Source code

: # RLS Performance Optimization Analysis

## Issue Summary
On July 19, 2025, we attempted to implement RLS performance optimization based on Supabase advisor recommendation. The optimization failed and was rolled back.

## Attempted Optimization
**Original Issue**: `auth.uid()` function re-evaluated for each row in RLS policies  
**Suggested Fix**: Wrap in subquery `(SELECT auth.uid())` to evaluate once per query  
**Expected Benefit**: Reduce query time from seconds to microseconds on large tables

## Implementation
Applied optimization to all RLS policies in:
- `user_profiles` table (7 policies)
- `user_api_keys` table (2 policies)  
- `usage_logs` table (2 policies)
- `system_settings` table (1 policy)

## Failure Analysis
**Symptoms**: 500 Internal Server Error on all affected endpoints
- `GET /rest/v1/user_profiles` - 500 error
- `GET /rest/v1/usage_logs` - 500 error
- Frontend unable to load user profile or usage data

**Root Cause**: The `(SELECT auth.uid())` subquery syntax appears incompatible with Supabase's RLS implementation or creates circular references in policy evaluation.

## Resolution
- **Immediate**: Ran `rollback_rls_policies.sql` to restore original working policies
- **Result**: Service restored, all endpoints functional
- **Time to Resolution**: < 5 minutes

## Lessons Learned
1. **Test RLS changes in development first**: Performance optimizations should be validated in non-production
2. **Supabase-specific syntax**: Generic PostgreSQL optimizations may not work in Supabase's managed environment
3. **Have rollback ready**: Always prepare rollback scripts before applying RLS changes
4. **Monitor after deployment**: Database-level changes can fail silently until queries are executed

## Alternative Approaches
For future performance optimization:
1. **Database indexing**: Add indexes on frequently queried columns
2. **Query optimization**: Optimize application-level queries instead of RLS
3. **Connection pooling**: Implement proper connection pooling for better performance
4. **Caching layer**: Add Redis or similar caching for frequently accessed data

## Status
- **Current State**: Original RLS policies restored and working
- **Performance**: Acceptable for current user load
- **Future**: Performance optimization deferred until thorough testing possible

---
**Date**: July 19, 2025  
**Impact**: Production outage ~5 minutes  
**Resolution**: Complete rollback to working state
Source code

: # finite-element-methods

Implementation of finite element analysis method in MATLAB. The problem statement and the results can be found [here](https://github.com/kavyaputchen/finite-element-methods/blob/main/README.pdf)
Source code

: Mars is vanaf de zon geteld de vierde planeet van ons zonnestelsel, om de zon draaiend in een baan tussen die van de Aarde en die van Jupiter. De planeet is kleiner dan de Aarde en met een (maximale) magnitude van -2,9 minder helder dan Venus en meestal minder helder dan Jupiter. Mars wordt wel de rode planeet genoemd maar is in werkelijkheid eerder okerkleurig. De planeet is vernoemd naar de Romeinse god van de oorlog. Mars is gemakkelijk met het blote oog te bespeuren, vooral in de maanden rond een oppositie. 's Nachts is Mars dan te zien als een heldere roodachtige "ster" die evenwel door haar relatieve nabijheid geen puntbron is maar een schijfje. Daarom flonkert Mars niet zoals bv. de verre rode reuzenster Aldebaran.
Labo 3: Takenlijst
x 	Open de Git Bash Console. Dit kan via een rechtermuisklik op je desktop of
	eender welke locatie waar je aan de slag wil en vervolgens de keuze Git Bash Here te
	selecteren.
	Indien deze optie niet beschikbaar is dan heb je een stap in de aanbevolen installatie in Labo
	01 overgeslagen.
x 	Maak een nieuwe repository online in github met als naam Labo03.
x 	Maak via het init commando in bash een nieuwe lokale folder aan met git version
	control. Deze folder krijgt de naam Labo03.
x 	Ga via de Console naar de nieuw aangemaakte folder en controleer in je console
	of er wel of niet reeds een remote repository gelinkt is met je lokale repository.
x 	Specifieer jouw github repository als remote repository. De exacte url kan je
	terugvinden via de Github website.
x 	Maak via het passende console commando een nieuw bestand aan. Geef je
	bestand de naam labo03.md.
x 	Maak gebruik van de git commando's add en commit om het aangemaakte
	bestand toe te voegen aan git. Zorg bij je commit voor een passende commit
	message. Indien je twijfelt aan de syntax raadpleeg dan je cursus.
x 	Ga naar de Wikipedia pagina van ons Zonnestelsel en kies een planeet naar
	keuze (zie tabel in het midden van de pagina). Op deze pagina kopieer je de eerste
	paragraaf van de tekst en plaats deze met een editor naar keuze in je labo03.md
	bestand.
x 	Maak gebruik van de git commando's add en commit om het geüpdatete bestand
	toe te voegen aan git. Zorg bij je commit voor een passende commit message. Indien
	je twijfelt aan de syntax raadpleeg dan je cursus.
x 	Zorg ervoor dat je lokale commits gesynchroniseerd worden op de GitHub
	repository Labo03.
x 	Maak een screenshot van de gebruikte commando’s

# Written task
Set down only these lines, exactly: the one containing "op de GitHub" and each line after it through the end of the entries above.

# Answer for this exercise
x 	Zorg ervoor dat je lokale commits gesynchroniseerd worden op de GitHub
	repository Labo03.
x 	Maak een screenshot van de gebruikte commando’s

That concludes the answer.